16 yaşında, Marlisa Wells, Georgia, Austell'de büyükanne ve büyükbabası Marvin ve Charlotte Wells ile birlikte yaşayan parlak ve mutlu bir gençti ve kısa süre önce bir Hıristiyan okulundan Güney Cobb Lisesi'ne transfer olmuştu ve aniden hayatını kaybetti. Yetenekli bir kilise şarkıcısı olarak, ona en yakın kişiler tarafından genellikle ötücü kuş olarak anılırdı ve gerçekten de olağanüstü bir hayat sürme yolundaymış gibi görünüyordu. Ancak bu, Marlisa ve büyükbabasının 19 Ocak 2008'de kolejler hakkında konuşmalarından saatler sonra değişti. Ne de olsa, o ve karısı bir cenazeden döndüklerinde onu ölü buldular.
İmaj Kredisi: Marlisa Wells/MySpace
Resmi raporlara göre genç, bodrum katının banyosuna köşeye sıkıştırılmış ve orada dövülerek bıçaklanarak öldürülmüştür. Sadece 60'tan fazla giriş yarası olduğu için bıçaklama uygun bir katliam değildi, aynı zamanda kafasını tuvalete ve duvarlara çarptığı için çok sayıda künt kuvvet travması geçirdi. Ölümünün nedeni, baş ve boyun bölgesinde birkaç derin kesikti, ancak en rahatsız edici yönü, sırtından bir çatal çıkıntılı bir kan birikintisi içinde ölüme terk edilmiş olmasıydı. Zorla girildiğine dair hiçbir iz yoktu, bu yüzden Marlisa katilini tanıyordu.
Marlisa Wells'in 19 yaşındaki erkek arkadaşı, Abraham Baldwin Ziraat Koleji'nde yükselen ve gelecek olan basketbol yıldızı Matthew Wilkins, onun katiliydi. Mezun olduktan sonra kendisi için de somut planları olan bir erkek olarak, Marlisa ile Covenant Christian Ministries Academy'de bir araya geldiklerinde, anında birbirlerinin kişiliklerine çekildiler. Bir şey diğerine yol açtı ve o kader gününde hamile olduğunu düşündü ve Matthew'a bunu söyledi ve bu da ölümüne yol açtı.

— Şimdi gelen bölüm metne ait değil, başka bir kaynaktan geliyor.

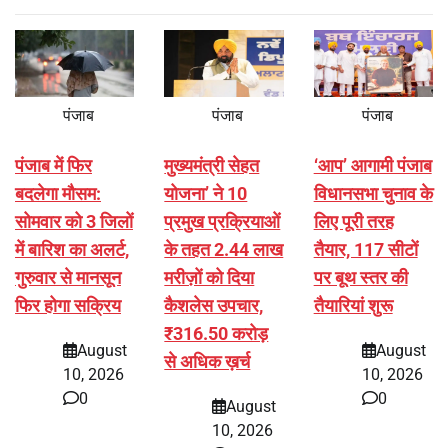
पंजाब
पंजाब
पंजाब
पंजाब में फिर
मुख्यमंत्री सेहत
‘आप’ आगामी पंजाब
बदलेगा मौसम:
योजना’ ने 10
विधानसभा चुनाव के
सोमवार को 3 जिलों
प्रमुख प्रक्रियाओं
लिए पूरी तरह
में बारिश का अलर्ट,
के तहत 2.44 लाख
तैयार, 117 सीटों
गुरुवार से मानसून
मरीज़ों को दिया
पर बूथ स्तर की
फिर होगा सक्रिय
कैशलेस उपचार,
तैयारियां शुरू
₹316.50 करोड़
August
August
से अधिक ख़र्च
10, 2026
10, 2026
0
0
August
10, 2026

Mahkeme kayıtlarına göre, her iki büyükanne ve büyükbabası bir arkadaşının cenazesine katılırken, Marlisa erkek arkadaşını hamileliği hakkında sohbet etmeye davet etti (otopsisinde durum böyle değildi). Yakınlığın kanıtlarından bir vajinal sürüntü doğrulandı, ikisinin cinayetten önce cinsel ilişkiye girdikleri açıktı. Ancak, muhtemelen hiç var olmayan sözde bebekleri hakkında çıkan bir tartışma, Matthew'un Marlisa'yı serbest bırakmasına neden oldu. Onu sadece öldürmekle kalmadı, olay yerinden de kaçtı.
Yetkililer, suçun işlendiği gün ve sabah çift arasında paylaşılan üç düzine arama veya kısa mesajın yardımıyla bunun çoğunu çözdü. Daha sonra, Matthew'u ABAC'ın işletme bölümünde birinci sınıf öğrencisi olduğu kampüsüne yerleştirdikten sonra, 19 çanta ailesinin evinden alınan deliller. Tavan arasında, üzerinde Marlisa'nın kanı bulunan, giysilerle kaplı bir çift gizli ayakkabı da vardı. Ve yukarıda bahsedildiği gibi, sürüntü Matthew'un DNA'sına sahipti, bu yüzden o gün kız arkadaşını görmediği veya onunla konuşmadığı ifadesinin yalan olduğu kanıtlandı.
Matthew Wilkins tutuklandı ve günler içinde sayısız cinayet ve saldırı suçlamasıyla suçlandı ve aynı şekilde yargılanana kadar Eyalet Hapishanesinde tutuldu. Sonunda, bir jüri onu kötü niyetli cinayet, ağır cinayet, ağırlaştırılmış saldırı ve ağırlaştırılmış darptan birer suçlu buldu. Buna göre kendisine bir ömür boyu artı 20 yıl daha verildi. Matthew kararı temyiz etti ve yeniden yargılama istedi, ancak eyaletin Yüksek Mahkemesi kararı 2012'de onadı. Bu nedenle bugün Nicholls'daki Kahve Islah Tesisinde hapsedildi. Matthew Wilkins, yalnızca Ocak 2038'de şartlı tahliye için uygun olacak.